Open Data Science Conference 2022 has happened in Boston this week. Conference featured panels, workshops, presentations and a vendor expo. I attended the 3 days and here are some impressions.
Most popular subjects were:
- Algorithmically infused societies, ethics and fairness in Machine Learning and AI
- Math, statistics, data wrangling, estimator modeling and error handling
- MLOps and the Engineering side of the whole Data Science pipeline
- Data Science and Decision Making
On the first subject, Northeastern University Professor Tina Eliassi-Rad delivered the most outstanding (and scary) speech. Stating that the ML and AI practices are nowadays completely relieved from liability when it comes to bad consequences of the usage of estimators and algorithms. In an analogy with prescription drugs, she cited works by Margaret Mitchell and others where ML models must be “accompanied by model cards (example) which are short documents accompanying trained machine learning models that provide benchmarked evaluation in a variety of conditions, such as across different cultural, demographic, or phenotypic groups and intersectional groups that are relevant to the intended application domains.” AI has its dangers and it is like the Wild West – that’s me trying to recreate her final words –, and regulation might be coming in Europe and Canada, but not really in the US.

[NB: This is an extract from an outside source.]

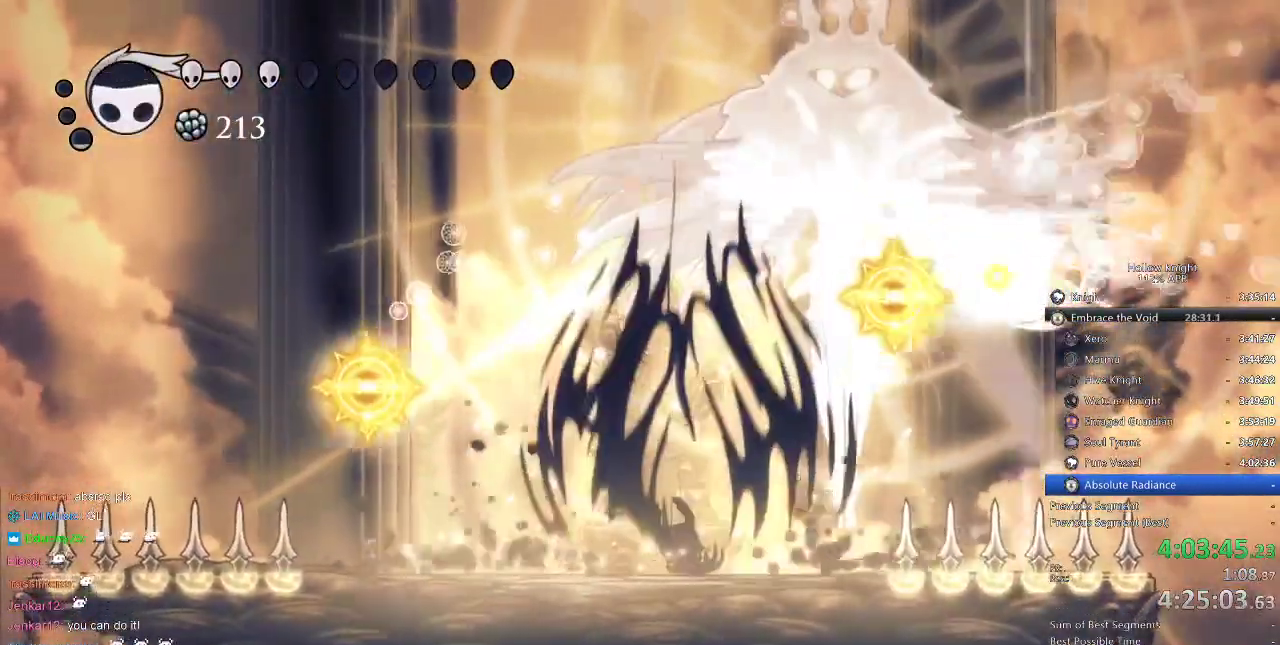
{"keys": ["jump", "left"], "events": [[50, "left", "down"], [284, "jump", "down"]]}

Dr. Krush Varshney, a researcher from IBM, also delved into these very important subjects, wrote a book about it, and presented a series of IBM free tools, called Trusted AI, that help identify and reduce bias from ML products, covering fairness, explainability, privacy and other concerns.
There were hands-on sessions by Matt Harrison, Allen Downey, Andras Zsom about Pandas best practices, XGBoost, Bayesian decision analysis, ML Interpretability with SHAP, and others. I found those very helpful and I’m glad I attended their sessions. They all have books and courses published, which I recommend.
There were many demos by vendors as Cloudera, Red Hat and others about their Data Science offerings which are a mix of scalable Jupyter Notebook as a service in the cloud (which I like) with continuous delivery of ML models into APIs (which I don’t like because I think it promotes very bad practices).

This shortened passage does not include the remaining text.